La tristeza, la desesperación, llevó a Julia a militar también en los organismos. Sebastián lo había decidido unos años antes, en una organización que nacía abrazando una causa que involucraba a muchos como él. “Empecé a militar al mes de que su funda Hijos, en 1995, fue después del encuentro de San Miguel”, recuerda hoy. “Ahí arrancó la reconstrucción de la historia de los viejos, a encontrarnos entre pares, a llorar, putear, Hijos es una hermandad rara, por las historias comunes. Fue reparadora en términos personales y colectivos, al principio era muy diverso todo. Milité muchos años ahí, y Julia después”.
Fue la historia de su mamá y su papá la que iluminó su lucha por Memoria, Verdad y Justicia. “Siempre la mirada puesta en la Justicia, pensá que los organismos impulsaban los juicios por la Verdad Histórica, como se llamaron en esos años, porque no había posibilidad de castigo penal”, remarca Sebastián, viajando a la década impune que arrancó con las leyes de Obediencia Debida y Punto Final de Alfonsín y siguió con los indultos de Menem, que clausuraron cualquier posibilidad de justicia sobre el Terrorismo de Estado.
Como muchxs, Sebastián tuvo que esperar más de cuarenta años para que los responsables del asesinato y desaparición de su papá y su mamá –y de otras 41 víctimas- rindan cuentas ante la justicia, lxs familiares y la humanidad entera por las atrocidades cometidas. “Este juicio vengo masticándolo, pensándolo, pero siento una contradicción, tengo enojos, no contra estos jueces, pero sí con la institución Justicia”, dice con la honestidad a flor de piel. “¿Qué repara a las familias un juicio después de 44 años, que me repara a mí como hijo, como individuo? Los represores se están muriendo, lxs sobrevivientes se están muriendo, y en mi caso lxs viejos que me criaron se murieron sin poder hacer justicia. Por eso siento que tengo cosas para decirle a la Justicia como institución”.

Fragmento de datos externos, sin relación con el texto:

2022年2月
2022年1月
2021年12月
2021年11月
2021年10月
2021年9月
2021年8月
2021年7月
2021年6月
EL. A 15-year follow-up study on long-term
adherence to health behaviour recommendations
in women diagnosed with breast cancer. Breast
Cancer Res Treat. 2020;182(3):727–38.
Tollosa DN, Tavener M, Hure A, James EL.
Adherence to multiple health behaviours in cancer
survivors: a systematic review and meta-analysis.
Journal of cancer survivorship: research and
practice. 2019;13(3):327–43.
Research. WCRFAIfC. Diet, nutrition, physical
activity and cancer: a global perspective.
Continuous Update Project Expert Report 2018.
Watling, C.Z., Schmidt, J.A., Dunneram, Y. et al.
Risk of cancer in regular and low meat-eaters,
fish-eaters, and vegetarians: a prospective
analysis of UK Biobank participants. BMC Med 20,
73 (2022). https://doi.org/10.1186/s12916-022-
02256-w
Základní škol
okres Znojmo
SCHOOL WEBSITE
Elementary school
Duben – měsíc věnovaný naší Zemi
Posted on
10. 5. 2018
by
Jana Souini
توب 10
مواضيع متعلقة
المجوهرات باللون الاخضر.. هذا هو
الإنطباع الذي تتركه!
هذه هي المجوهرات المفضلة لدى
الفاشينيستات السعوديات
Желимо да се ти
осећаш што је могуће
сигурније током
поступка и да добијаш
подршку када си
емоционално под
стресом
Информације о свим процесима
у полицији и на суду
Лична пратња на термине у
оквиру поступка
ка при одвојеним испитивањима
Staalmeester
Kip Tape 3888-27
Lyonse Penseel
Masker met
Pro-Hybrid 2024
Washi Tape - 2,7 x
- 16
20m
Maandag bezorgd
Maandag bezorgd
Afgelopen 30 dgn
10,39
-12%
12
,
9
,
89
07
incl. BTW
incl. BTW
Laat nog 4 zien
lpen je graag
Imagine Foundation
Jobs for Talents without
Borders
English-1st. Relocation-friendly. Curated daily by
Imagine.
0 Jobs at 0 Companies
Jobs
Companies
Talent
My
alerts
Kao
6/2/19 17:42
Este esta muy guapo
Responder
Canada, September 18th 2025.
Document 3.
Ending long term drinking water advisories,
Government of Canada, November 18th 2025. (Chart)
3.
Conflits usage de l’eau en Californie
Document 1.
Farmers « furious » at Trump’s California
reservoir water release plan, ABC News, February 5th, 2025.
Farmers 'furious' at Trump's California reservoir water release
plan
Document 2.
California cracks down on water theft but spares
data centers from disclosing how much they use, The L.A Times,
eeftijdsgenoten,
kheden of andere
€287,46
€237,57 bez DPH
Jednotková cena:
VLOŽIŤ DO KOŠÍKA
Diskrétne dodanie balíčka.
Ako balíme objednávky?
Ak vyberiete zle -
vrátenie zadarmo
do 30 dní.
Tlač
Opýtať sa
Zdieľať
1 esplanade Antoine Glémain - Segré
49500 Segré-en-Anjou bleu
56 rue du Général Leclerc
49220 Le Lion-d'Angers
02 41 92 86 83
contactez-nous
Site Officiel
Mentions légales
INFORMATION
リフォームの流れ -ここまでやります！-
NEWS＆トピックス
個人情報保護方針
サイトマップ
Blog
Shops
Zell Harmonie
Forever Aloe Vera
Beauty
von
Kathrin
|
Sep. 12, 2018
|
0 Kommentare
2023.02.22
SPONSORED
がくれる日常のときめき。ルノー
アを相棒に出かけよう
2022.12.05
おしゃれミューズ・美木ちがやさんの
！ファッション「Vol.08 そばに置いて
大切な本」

El sentirse parte de una lucha común, colectiva, tranquiliza el espíritu de la familia para seguir: “Uno entiende que los juicios son necesarios y socialmente reparadores, pero como dice Sebastián mucho se ha perdido en el camino”, reconoce Julia, quien desde hace 11 años es parte del equipo del Espacio de Memoria La Perla, primero como secretaria administrativa y ahora como directora después de que Emiliano Fessia asumiera como Subsecretario de Derechos Humanos de la Municipalidad de Córdoba en diciembre de 2019. “Simbólicamente es muy fuerte llegar al juicio de tus hermanos siendo directora de La Perla. No fue fácil estar ahí, había días que iba y era el lugar de duelo, y otras veces la secretaria de La Perla, iba a trabajar muy escindida, hasta que hice terapia, busqué el por qué y entendí que estar ahí es la continuidad de la lucha, por las generaciones que vienen. Yo reparo diariamente la historia de La Perla con los chicos que van de las escuelas, hasta de primaria. Desde un lugar sumamente humilde siento que vale la pena, que aporta un granito de arena, que son experiencias superadoras y liberadoras, un estar en continuo movimiento”.
En este sentido, Julia saluda la posibilidad de “construir memoria desde todos los Sitios del país. Es una construcción colectiva y aprendo mucho de lxs jóvenes, construir políticas públicas de derechos humanos es un aprendizaje muy rico que en la individualidad no hubiera logrado”.